In a sense, Kirsten guessed that her own struggle to keep the truth locked up inside her had been akin to what happened to her niece—she had found herself scared and helpless, dealing with something that had proven much, much more of a handful than she’d bargained for.
And what in the world had she feared from Anna and Lin, anyway? How could any reaction be worse than letting them remain ignorant of the confusing, dangerous mess into which she’d gotten herself?
“Anna, please, listen to me,” she said now, fumbling for words. “I’m so sorry …”
“Sorry.” Anna emitted a burst of harsh, pained laughter. “What am I supposed to say to that? What am I supposed to do?”
Kirsten was shaking her head.
“I don’t know,” she said. “All I can tell you is that I never intended to bring any of this into your home. And that coming here was a terrible mistake. I’ll be out by tonight if it’s what you—”
“Shit, will you stop making things worse?” Anna said sharply. “Bad enough you’ve been lying to us the entire time you’ve been here, letting us believe you’re nursing a broken heart. Then I hear it’s all about you being involved with spying on your employer, and this craziness about men ambushing you on one of the busiest streets in Singapore like something out of James Bond. And now, to make matters worse, you’re saying dzai-jyan, good-bye, as if you think we’d be eager to see you walk out the door and get kidnapped, even killed, God only knows. Fm not sure whether to be angry, frightened, or insulted.”
Kirsten felt her throat getting thick with moisture, and swallowed.
“May I request,” she said,
”that ‘forgiving’ be added to your multiple choice?”
Anna held her gaze for a long, silent moment.
The silence grew.
“Yes,” she said finally, nodding. “You may.”
Kirsten expelled a ragged sigh. “I’m so mixed up, Anna,” she said, her voice barely above a whisper. ‘ ‘Max … he knows my cell-phone number, and promised to be in touch within days. When I got into the cab, he was starting to give me someone’s name, a person to call if I didn’t hear from him, but I didn’t catch it….”
“Kirsten, if you want my opinion, the people you ought to be calling are the police,” Anna said. “This Max is the one who got you into trouble in the first place, I understand that you have feelings for him, but how do you know for a fact that he isn’t a criminal? That the men who were waiting outside the hotel weren’t the authorities?”

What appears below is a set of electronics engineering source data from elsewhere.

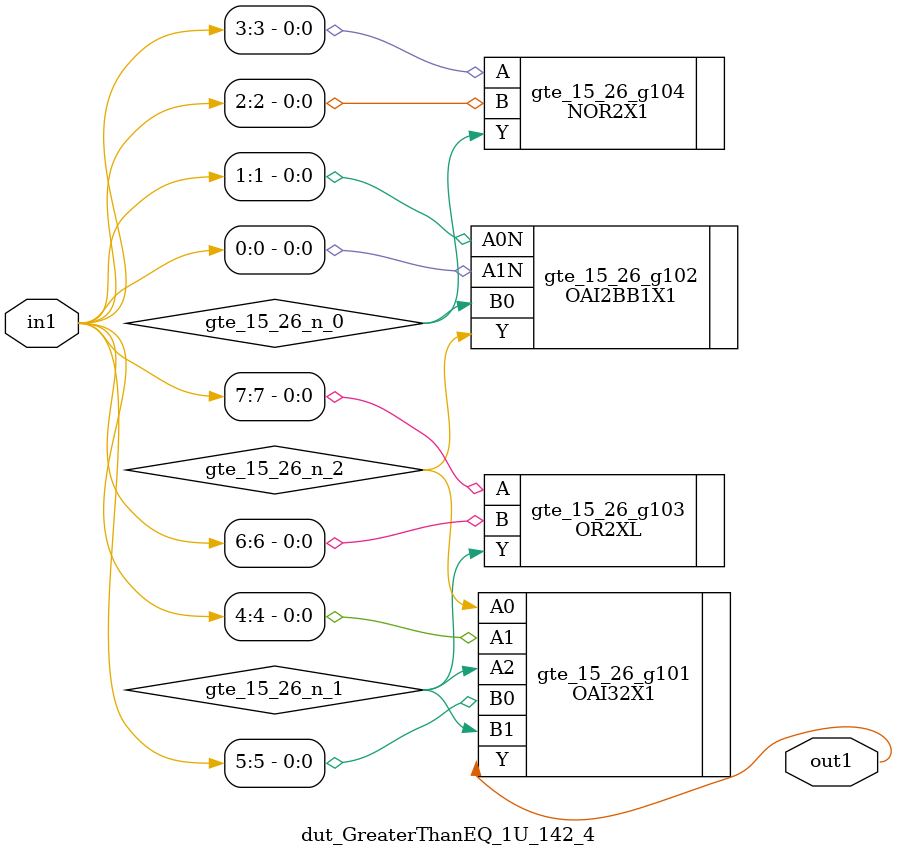
<source format=v>
`timescale 1ps / 1ps


module dut_GreaterThanEQ_1U_142_4(in1, out1);
  input [7:0] in1;
  output out1;
  wire [7:0] in1;
  wire out1;
  wire gte_15_26_n_0, gte_15_26_n_1, gte_15_26_n_2;
  OAI32X1 gte_15_26_g101(.A0 (gte_15_26_n_2), .A1 (in1[4]), .A2
       (gte_15_26_n_1), .B0 (in1[5]), .B1 (gte_15_26_n_1), .Y (out1));
  OAI2BB1X1 gte_15_26_g102(.A0N (in1[1]), .A1N (in1[0]), .B0
       (gte_15_26_n_0), .Y (gte_15_26_n_2));
  OR2XL gte_15_26_g103(.A (in1[7]), .B (in1[6]), .Y (gte_15_26_n_1));
  NOR2X1 gte_15_26_g104(.A (in1[3]), .B (in1[2]), .Y (gte_15_26_n_0));
endmodule



</source>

Kirsten shook her head vehemently.
“No,” she said. “It isn’t possible.”
“But you’ve only known the man a few months. Why are you so positive?”
“Because, while I may be five years younger than you, I’m not some little schoolgirl who’s got her head screwed on backwards,” Kirsten said, her throat filling again. “Look, I won’t deny I’m in love with Max. Nor will I deny having had doubts about whether he shares that feeling, or even wondering on occasion whether my position at Monolith made me … useful to him. But I know … I know … he cares for me.” Kirsten wiped her hand across her eyes, and it came away wet. “You can go on arguing about whether he respected me in the morning, but he’s not some kind of manipulative crook, or con man, or whatever. He risked his life to lead those men away from me. I can’t just turn my back on him now.”
Anna sighed. “That isn’t what I was suggesting, and if you’d stop being defensive for a second you’d realize it,” she said. “All I’m saying is that you— we —are in a very serious situation, and need to get help. What’s so terribly wrong with the idea of calling the police? With at least considering it before some harm comes to you, me, Lin, or the children?”